Having the configuration in a property file and passing that file to the application seems to me the cleanest way of configuring the app. The way @mikejritter had the DockerFile setup, the camel toolbox will come up with the defaults that are set in the application (@mikejritter correct me if I am wrong). So we can launch docker separately without a problem. Then with compose, we can simply override the default values in the file and even add any config that isn't currently in there (such as error.maxRedeliveries). We don't have to duplicate the entire set of configuration options in docker-compose.yml in order to expose all of our toolbox properties.

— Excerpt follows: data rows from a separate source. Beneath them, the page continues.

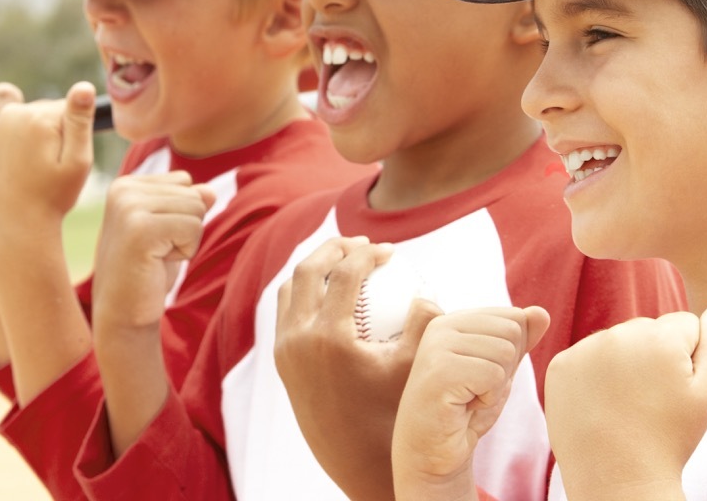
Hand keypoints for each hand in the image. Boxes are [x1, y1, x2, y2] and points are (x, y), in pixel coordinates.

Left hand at [0, 81, 96, 236]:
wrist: (16, 226)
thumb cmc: (52, 197)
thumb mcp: (77, 161)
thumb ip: (80, 121)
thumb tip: (83, 87)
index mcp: (37, 117)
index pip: (70, 110)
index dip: (76, 135)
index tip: (68, 159)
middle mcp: (12, 115)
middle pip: (48, 113)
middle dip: (56, 134)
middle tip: (53, 168)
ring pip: (29, 122)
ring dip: (37, 140)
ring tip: (36, 170)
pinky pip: (12, 133)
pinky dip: (20, 147)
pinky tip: (22, 171)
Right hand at [92, 171, 215, 332]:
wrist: (123, 314)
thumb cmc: (147, 271)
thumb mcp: (171, 229)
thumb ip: (189, 203)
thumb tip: (210, 191)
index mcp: (126, 185)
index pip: (184, 181)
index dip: (180, 214)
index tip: (153, 238)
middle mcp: (123, 189)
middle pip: (193, 194)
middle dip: (185, 228)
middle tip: (154, 252)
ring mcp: (129, 207)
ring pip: (197, 209)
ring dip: (186, 240)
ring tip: (156, 257)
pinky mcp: (140, 228)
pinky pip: (194, 228)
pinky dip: (186, 251)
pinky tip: (157, 263)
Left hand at [274, 238, 441, 499]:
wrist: (359, 462)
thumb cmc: (394, 414)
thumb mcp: (415, 368)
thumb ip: (425, 323)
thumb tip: (424, 290)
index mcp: (329, 338)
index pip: (345, 274)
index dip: (368, 254)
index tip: (389, 251)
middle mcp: (298, 341)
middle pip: (307, 271)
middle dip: (335, 248)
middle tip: (362, 244)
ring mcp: (284, 352)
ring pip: (290, 289)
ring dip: (315, 267)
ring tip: (345, 260)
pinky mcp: (281, 362)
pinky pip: (286, 311)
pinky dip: (305, 291)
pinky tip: (331, 292)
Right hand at [391, 306, 549, 500]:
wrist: (433, 454)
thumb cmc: (464, 412)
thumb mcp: (500, 371)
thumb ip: (520, 341)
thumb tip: (541, 312)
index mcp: (455, 321)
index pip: (513, 317)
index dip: (510, 355)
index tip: (481, 377)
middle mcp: (442, 326)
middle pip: (512, 332)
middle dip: (505, 369)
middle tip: (474, 391)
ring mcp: (437, 346)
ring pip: (505, 352)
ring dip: (495, 387)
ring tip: (467, 398)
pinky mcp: (440, 370)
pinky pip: (494, 375)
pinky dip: (487, 398)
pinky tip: (463, 407)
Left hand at [545, 305, 706, 499]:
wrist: (619, 479)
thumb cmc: (670, 439)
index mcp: (660, 335)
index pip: (685, 324)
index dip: (689, 358)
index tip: (677, 389)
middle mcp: (618, 333)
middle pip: (648, 330)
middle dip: (655, 355)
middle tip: (653, 400)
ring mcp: (584, 348)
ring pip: (617, 342)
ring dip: (625, 363)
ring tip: (628, 405)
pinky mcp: (560, 365)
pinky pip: (586, 357)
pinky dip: (594, 375)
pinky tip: (602, 404)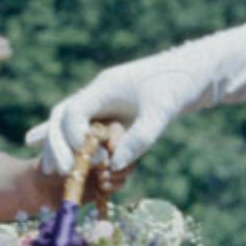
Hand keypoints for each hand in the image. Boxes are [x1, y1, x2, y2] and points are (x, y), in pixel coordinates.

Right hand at [23, 61, 197, 175]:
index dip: (74, 137)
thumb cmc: (178, 85)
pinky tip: (54, 156)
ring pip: (67, 123)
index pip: (74, 112)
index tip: (92, 158)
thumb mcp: (162, 110)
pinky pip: (83, 129)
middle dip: (57, 145)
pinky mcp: (113, 115)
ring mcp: (104, 104)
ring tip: (51, 171)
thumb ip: (140, 138)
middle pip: (62, 117)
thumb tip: (113, 167)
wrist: (195, 73)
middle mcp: (98, 94)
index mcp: (105, 86)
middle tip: (61, 172)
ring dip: (57, 145)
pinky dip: (69, 142)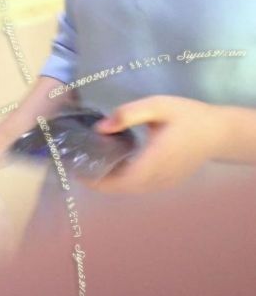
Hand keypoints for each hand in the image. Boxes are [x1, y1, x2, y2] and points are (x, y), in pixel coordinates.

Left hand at [82, 95, 223, 193]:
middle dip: (98, 181)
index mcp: (154, 161)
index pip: (119, 180)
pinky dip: (124, 181)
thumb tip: (100, 128)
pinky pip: (140, 186)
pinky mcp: (167, 183)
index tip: (77, 171)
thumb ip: (128, 114)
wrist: (218, 132)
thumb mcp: (158, 106)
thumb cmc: (188, 116)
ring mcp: (163, 183)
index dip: (96, 180)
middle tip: (79, 166)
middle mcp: (157, 178)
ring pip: (130, 190)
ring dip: (111, 182)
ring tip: (93, 164)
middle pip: (121, 189)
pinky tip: (115, 165)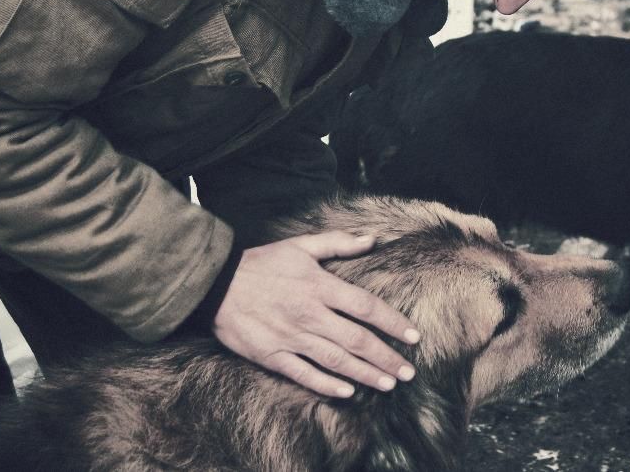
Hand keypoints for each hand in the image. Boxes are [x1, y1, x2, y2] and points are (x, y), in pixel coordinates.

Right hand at [212, 230, 419, 397]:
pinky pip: (305, 375)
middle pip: (357, 341)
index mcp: (320, 287)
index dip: (393, 322)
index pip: (366, 307)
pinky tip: (348, 392)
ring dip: (366, 375)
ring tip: (388, 385)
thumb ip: (338, 243)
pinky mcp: (272, 355)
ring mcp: (291, 337)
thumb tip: (372, 238)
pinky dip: (327, 385)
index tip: (413, 336)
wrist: (216, 285)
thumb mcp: (300, 245)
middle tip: (408, 373)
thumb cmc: (261, 263)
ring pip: (336, 361)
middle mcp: (310, 314)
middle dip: (386, 358)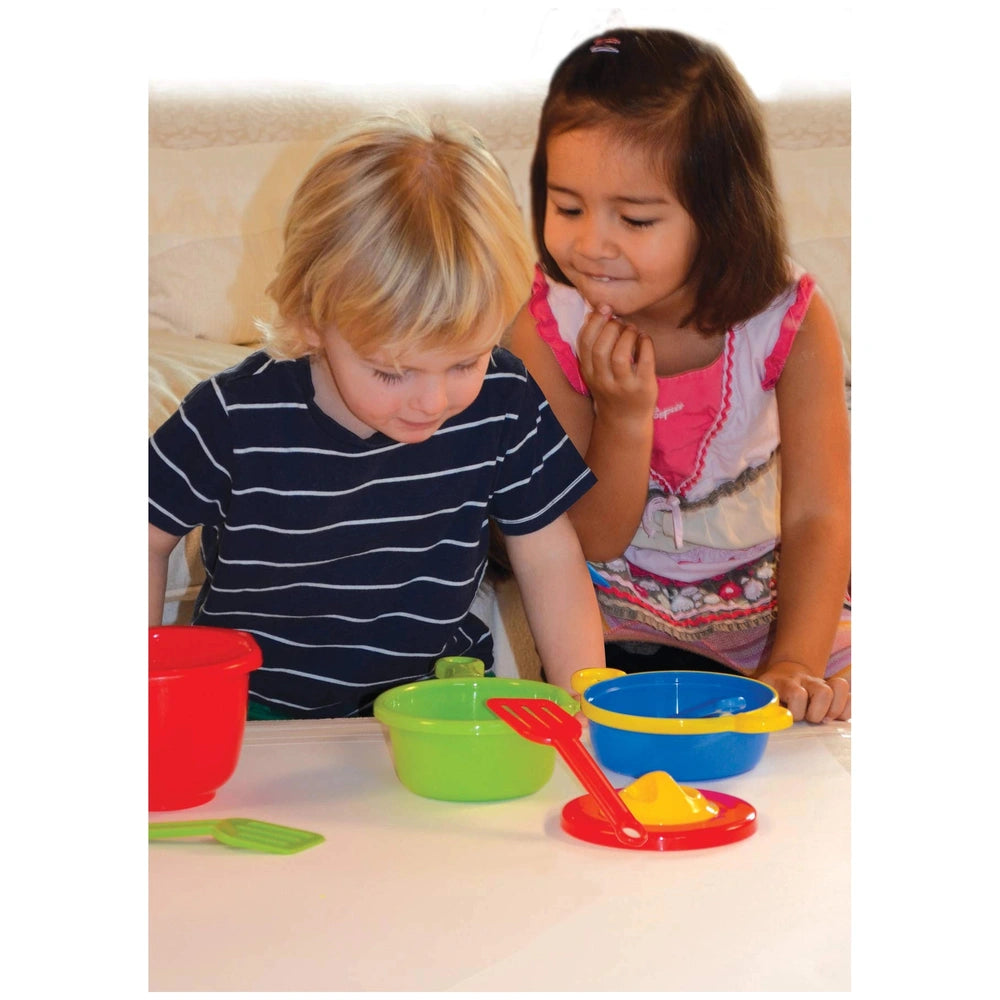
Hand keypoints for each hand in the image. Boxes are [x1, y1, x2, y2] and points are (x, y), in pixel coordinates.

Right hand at [577, 304, 656, 423]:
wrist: (625, 420)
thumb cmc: (611, 389)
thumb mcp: (595, 372)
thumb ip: (594, 346)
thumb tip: (595, 312)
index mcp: (589, 373)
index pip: (584, 344)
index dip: (593, 322)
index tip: (603, 309)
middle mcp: (603, 380)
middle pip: (601, 348)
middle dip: (611, 327)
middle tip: (620, 322)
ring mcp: (623, 385)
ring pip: (620, 355)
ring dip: (627, 335)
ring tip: (632, 330)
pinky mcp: (643, 387)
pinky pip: (644, 361)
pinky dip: (645, 344)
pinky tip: (644, 339)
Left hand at [756, 661, 850, 722]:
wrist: (786, 671)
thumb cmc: (771, 692)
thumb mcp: (759, 696)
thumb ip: (757, 708)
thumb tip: (756, 722)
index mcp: (784, 683)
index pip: (798, 694)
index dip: (796, 710)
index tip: (789, 717)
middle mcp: (805, 680)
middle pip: (824, 691)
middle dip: (817, 712)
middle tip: (808, 718)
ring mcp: (821, 683)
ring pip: (839, 688)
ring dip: (834, 709)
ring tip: (823, 718)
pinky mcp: (835, 692)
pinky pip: (851, 697)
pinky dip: (846, 710)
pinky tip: (835, 716)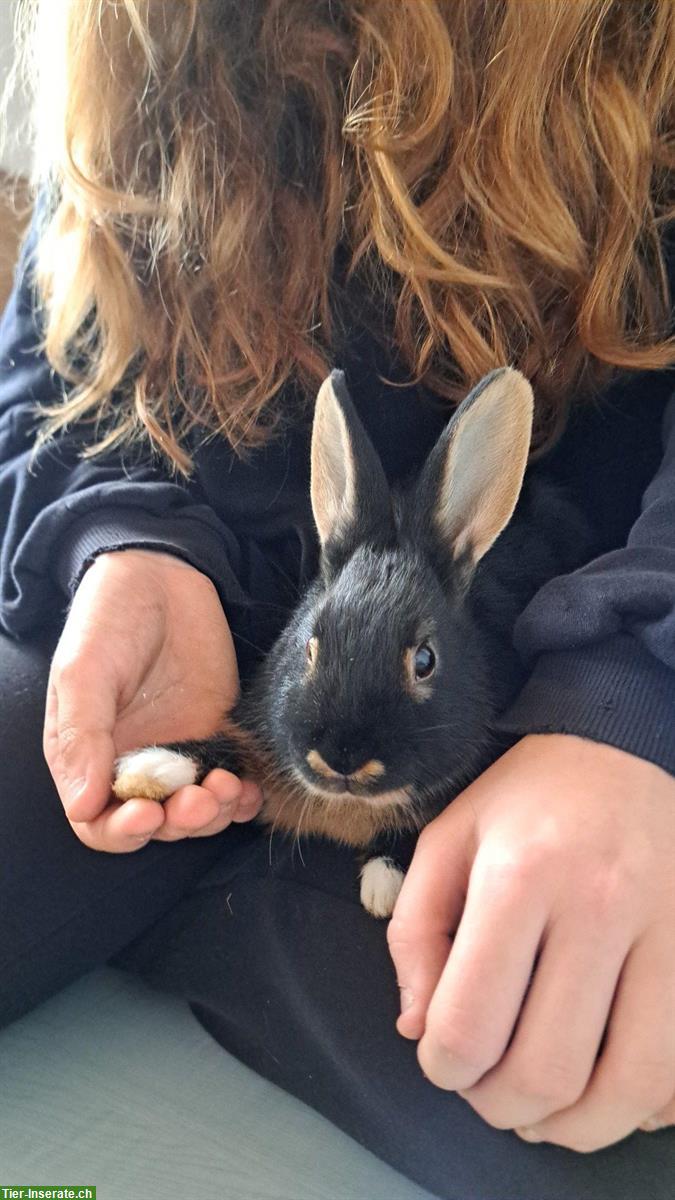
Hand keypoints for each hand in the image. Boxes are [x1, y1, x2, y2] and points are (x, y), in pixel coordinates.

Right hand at [44, 550, 261, 851]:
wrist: (163, 572)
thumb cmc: (109, 618)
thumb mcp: (84, 672)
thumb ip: (83, 737)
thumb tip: (83, 806)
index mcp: (90, 755)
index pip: (99, 822)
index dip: (123, 830)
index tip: (150, 813)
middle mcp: (134, 762)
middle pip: (156, 824)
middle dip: (179, 822)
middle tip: (202, 798)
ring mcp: (179, 750)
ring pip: (197, 812)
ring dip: (215, 814)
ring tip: (229, 787)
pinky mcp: (217, 734)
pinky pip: (232, 783)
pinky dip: (244, 798)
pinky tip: (253, 791)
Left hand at [388, 734, 674, 1149]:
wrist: (621, 749)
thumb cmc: (525, 799)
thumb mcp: (447, 839)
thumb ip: (415, 932)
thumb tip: (417, 1028)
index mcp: (520, 875)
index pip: (470, 1024)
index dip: (443, 1067)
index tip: (441, 1056)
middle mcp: (599, 905)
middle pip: (548, 1070)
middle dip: (500, 1106)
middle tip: (486, 1089)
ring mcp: (666, 930)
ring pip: (629, 1087)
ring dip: (574, 1126)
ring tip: (541, 1108)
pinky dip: (640, 1103)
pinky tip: (602, 1082)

It is entirely possible that I've missed something important here @tomcbe. If that is the case, help me understand. Even if I have understood, still would like to better understand the rationale for configuring composing using the environment construct.

@dbernstein: I view the docker-compose.yml more as an example to help people get started. In the end, they would need to adapt it to their needs anyway. So I'm not against using a configuration file which is mounted into the container to provide configuration.

Configuring docker container via Environment Variables makes deployment to a server more straightforward: When you wan't to use a configuration file like @mikejritter did, I would need to have that file present on the target machine. So you would need some other tool (like e.g. Ansible) to get the config file there. But whatever we use in our docker-compose.yml, people can still decide to use environment variables to configure the camel-toolbox if they prefer that solution. So as already said, I'm happy to go with either solution.

If someone is using Docker Stack/Swarm or Kubernetes they would get other possibilities to make config files available to containers (like Docker Configs/Secrets in the case of Docker Stack/Swarm or ConfigMaps/Secrets in the case of Kuberenetes).

tomcbe commented 2 years ago

@dbernstein I implemented the changes as we just discussed.